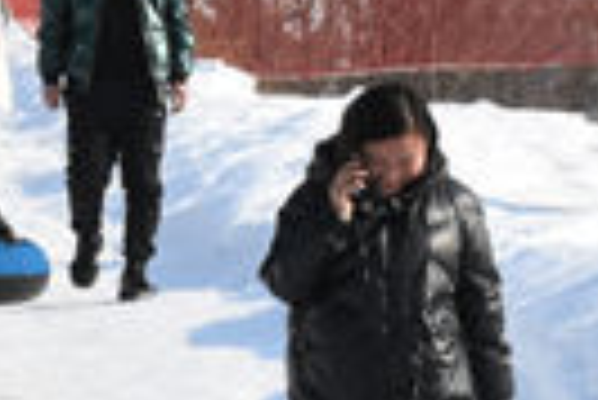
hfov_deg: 4.1
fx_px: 8364
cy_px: 542
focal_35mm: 503
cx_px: -22
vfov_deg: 2.7
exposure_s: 1/1250
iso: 1600
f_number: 18
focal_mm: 52
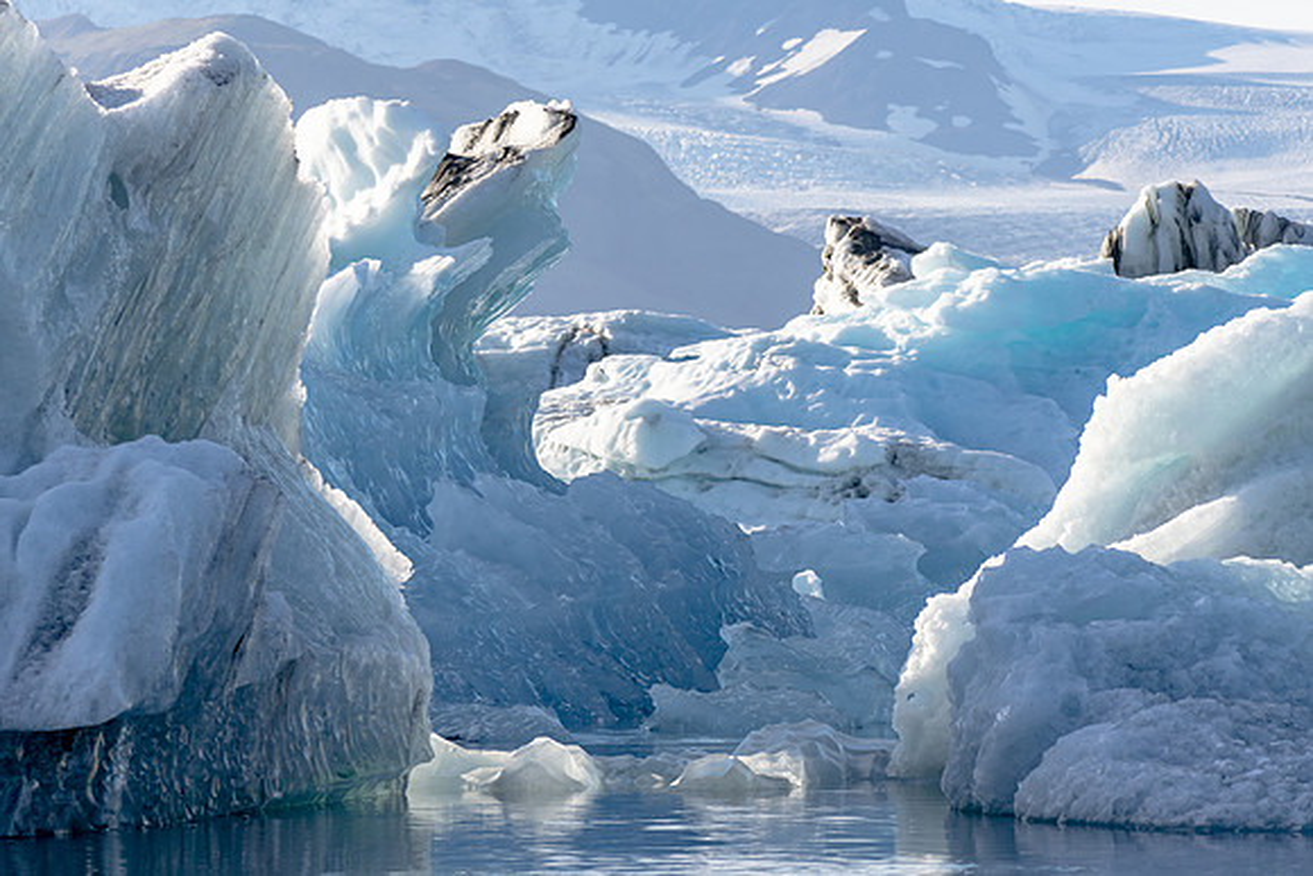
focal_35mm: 255
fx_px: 9302
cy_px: 438
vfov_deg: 5.4
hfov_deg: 8.1
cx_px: 656
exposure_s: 1/1000
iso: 160
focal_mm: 170
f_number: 5.6
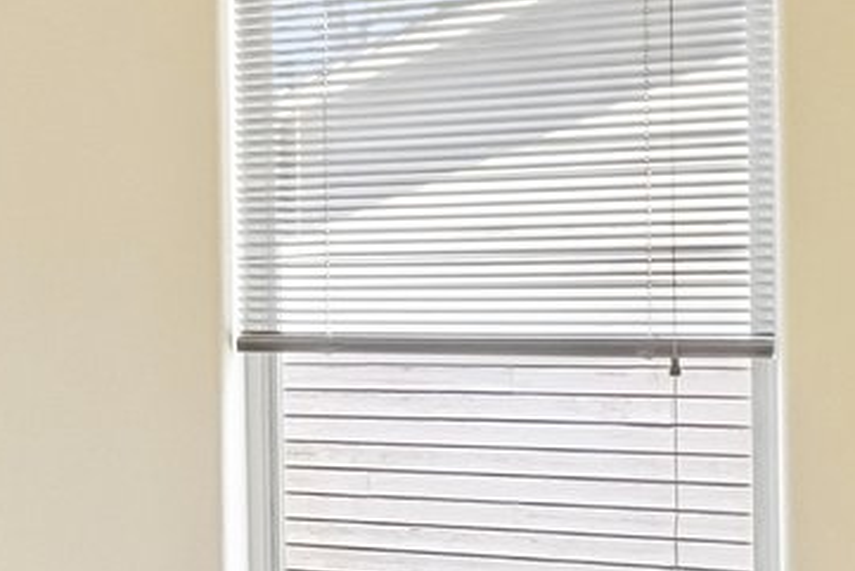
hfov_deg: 17.8
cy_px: 302
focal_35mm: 85
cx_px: -789
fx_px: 2019
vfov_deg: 16.1
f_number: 8
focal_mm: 10
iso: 800
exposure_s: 1/25
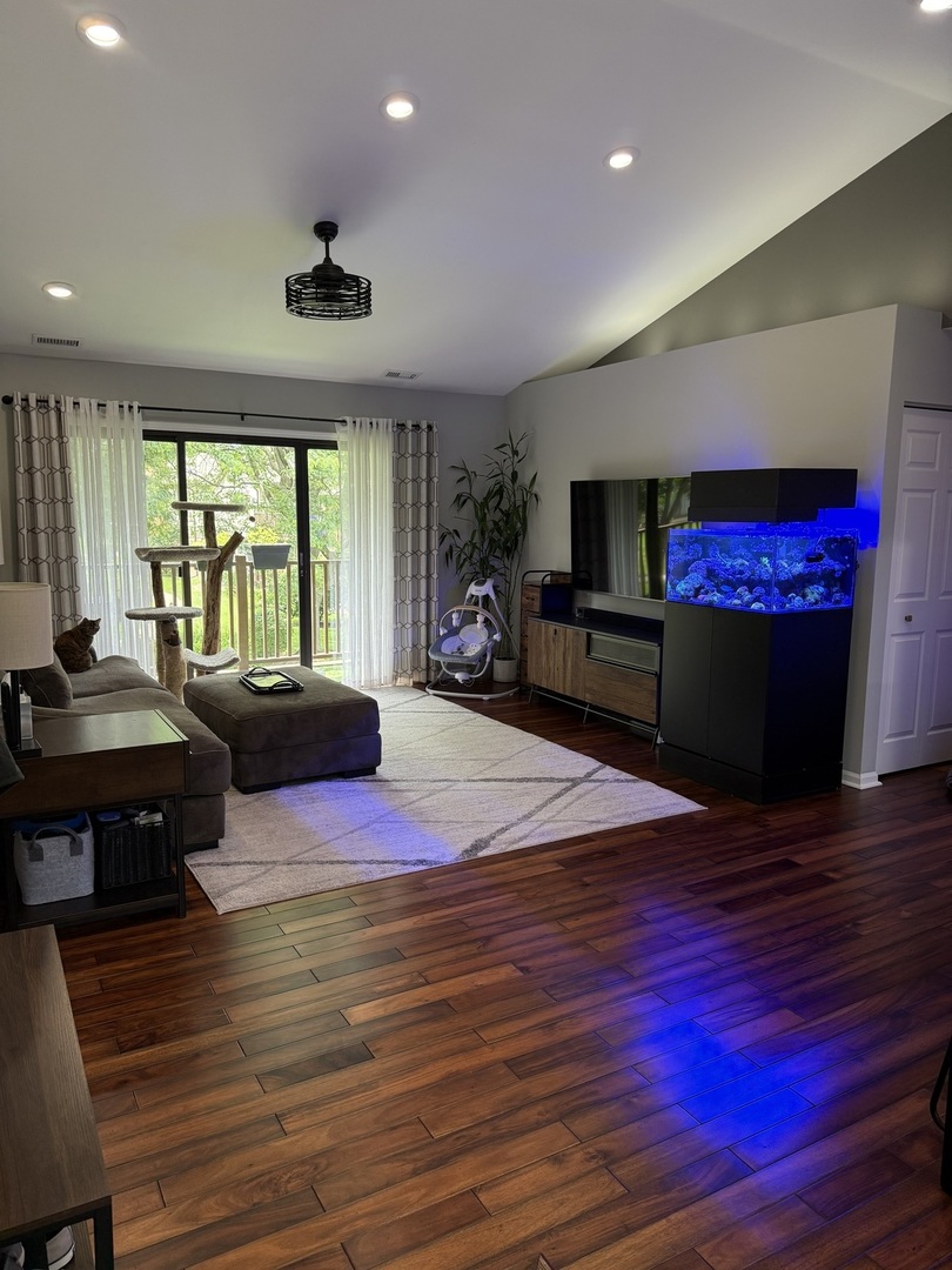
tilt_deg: -8.0
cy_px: 635
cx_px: 476
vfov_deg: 71.6
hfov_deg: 56.8
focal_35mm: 24
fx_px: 880
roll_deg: -0.7
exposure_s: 1/130
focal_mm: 6.76
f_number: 1.78
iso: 160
* * * *
Apart from the images, everything in the records must be repeated exactly.

hfov_deg: 4.1
fx_px: 8364
cy_px: 542
focal_35mm: 503
cx_px: -22
vfov_deg: 2.7
exposure_s: 1/1250
iso: 1600
f_number: 18
focal_mm: 52
focal_35mm: 255
fx_px: 9302
cy_px: 438
vfov_deg: 5.4
hfov_deg: 8.1
cx_px: 656
exposure_s: 1/1000
iso: 160
focal_mm: 170
f_number: 5.6
hfov_deg: 17.8
cy_px: 302
focal_35mm: 85
cx_px: -789
fx_px: 2019
vfov_deg: 16.1
f_number: 8
focal_mm: 10
iso: 800
exposure_s: 1/25
tilt_deg: -8.0
cy_px: 635
cx_px: 476
vfov_deg: 71.6
hfov_deg: 56.8
focal_35mm: 24
fx_px: 880
roll_deg: -0.7
exposure_s: 1/130
focal_mm: 6.76
f_number: 1.78
iso: 160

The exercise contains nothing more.